The evaluation to combined toxic effects of polypropylene microplastics and benzo[a]pyrene on macrophage cells

Microplastics (MPs) pollution has emerged as a significant concern for human health, and their toxicological mechanisms help to better understand their potential risks. Previous studies paid main attention on the toxicity of MPs themselves, but in recent years, there has been growing awareness of their combined effects with other environmental pollutants. This study investigated the toxic effects of polypropylene microplastics (PP MPs) prepared via nonsolvent induced phase separation method in conjunction with benzo[a]pyrene (BaP) stimulation in vitro to macrophagocytes based on toxicoproteomics.

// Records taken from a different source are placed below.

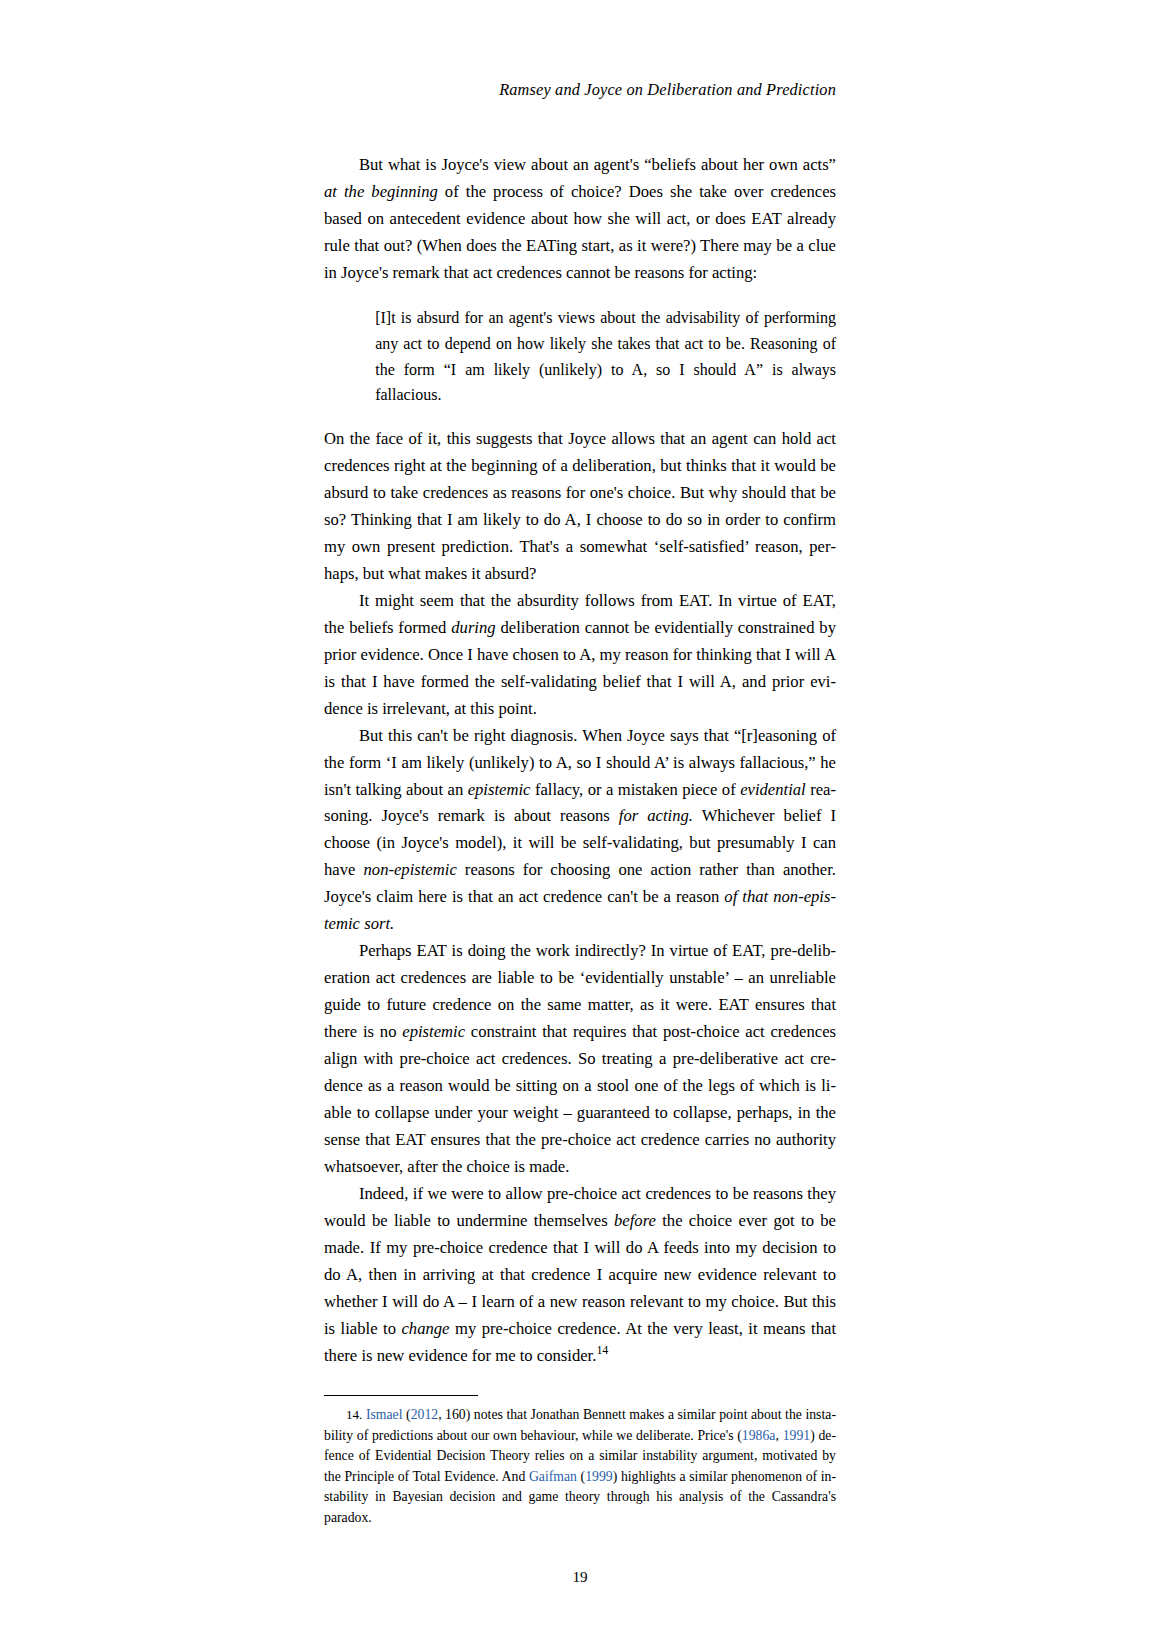Ramsey and Joyce on Deliberation and Prediction
But what is Joyce's view about an agent's “beliefs about her own acts” at the beginning of the process of choice? Does she take over credences based on antecedent evidence about how she will act, or does EAT already rule that out? (When does the EATing start, as it were?) There may be a clue in Joyce's remark that act credences cannot be reasons for acting:
[I]t is absurd for an agent's views about the advisability of performing any act to depend on how likely she takes that act to be. Reasoning of the form “I am likely (unlikely) to A, so I should A” is always fallacious.
On the face of it, this suggests that Joyce allows that an agent can hold act credences right at the beginning of a deliberation, but thinks that it would be absurd to take credences as reasons for one's choice. But why should that be so? Thinking that I am likely to do A, I choose to do so in order to confirm my own present prediction. That's a somewhat ‘self-satisfied’ reason, perhaps, but what makes it absurd?
It might seem that the absurdity follows from EAT. In virtue of EAT, the beliefs formed during deliberation cannot be evidentially constrained by prior evidence. Once I have chosen to A, my reason for thinking that I will A is that I have formed the self-validating belief that I will A, and prior evidence is irrelevant, at this point.
But this can't be right diagnosis. When Joyce says that “[r]easoning of the form ‘I am likely (unlikely) to A, so I should A’ is always fallacious,” he isn't talking about an epistemic fallacy, or a mistaken piece of evidential reasoning. Joyce's remark is about reasons for acting. Whichever belief I choose (in Joyce's model), it will be self-validating, but presumably I can have non-epistemic reasons for choosing one action rather than another. Joyce's claim here is that an act credence can't be a reason of that non-epistemic sort.
Perhaps EAT is doing the work indirectly? In virtue of EAT, pre-deliberation act credences are liable to be ‘evidentially unstable’ – an unreliable guide to future credence on the same matter, as it were. EAT ensures that there is no epistemic constraint that requires that post-choice act credences align with pre-choice act credences. So treating a pre-deliberative act credence as a reason would be sitting on a stool one of the legs of which is liable to collapse under your weight – guaranteed to collapse, perhaps, in the sense that EAT ensures that the pre-choice act credence carries no authority whatsoever, after the choice is made.
Indeed, if we were to allow pre-choice act credences to be reasons they would be liable to undermine themselves before the choice ever got to be made. If my pre-choice credence that I will do A feeds into my decision to do A, then in arriving at that credence I acquire new evidence relevant to whether I will do A – I learn of a new reason relevant to my choice. But this is liable to change my pre-choice credence. At the very least, it means that there is new evidence for me to consider.14
14. Ismael (2012, 160) notes that Jonathan Bennett makes a similar point about the instability of predictions about our own behaviour, while we deliberate. Price's (1986a, 1991) defence of Evidential Decision Theory relies on a similar instability argument, motivated by the Principle of Total Evidence. And Gaifman (1999) highlights a similar phenomenon of instability in Bayesian decision and game theory through his analysis of the Cassandra's paradox.
19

We observed that PP MPs alone exhibited no obvious toxicity to the cells at concentrations of 50-150 μg/mL, while individual BaP induced significant cytotoxicity. Moreover, the combined exposure of PP MPs and BaP caused enhanced toxicity compared to BaP alone, where their combined exposure significantly suppressed the proliferation of RAW264.7 cells, exacerbated cell membrane damage, and increased apoptosis, resulting in substantial cellular toxicity. The possible toxic mechanisms were explored by measuring oxidative stress levels. It was found that co-exposure to PP MPs and BaP markedly inhibited superoxide dismutase (SOD) and catalase activities (CAT), reduced glutathione (GSH) level, elevated malondialdehyde (MDA) level, and increased intracellular reactive oxygen species (ROS) level compared to individual BaP exposure. Furthermore, proteomic analysis suggested that combined stimulation could lead to more serious oxidative damage, and further trigger intense inflammatory responses, validated by significant alterations in SOD, CAT, GSH, MDA, ROS, and IL-6. Therefore, this study provides new insights into assessing the risks associated with combined exposure to MPs and polycyclic aromatic hydrocarbons.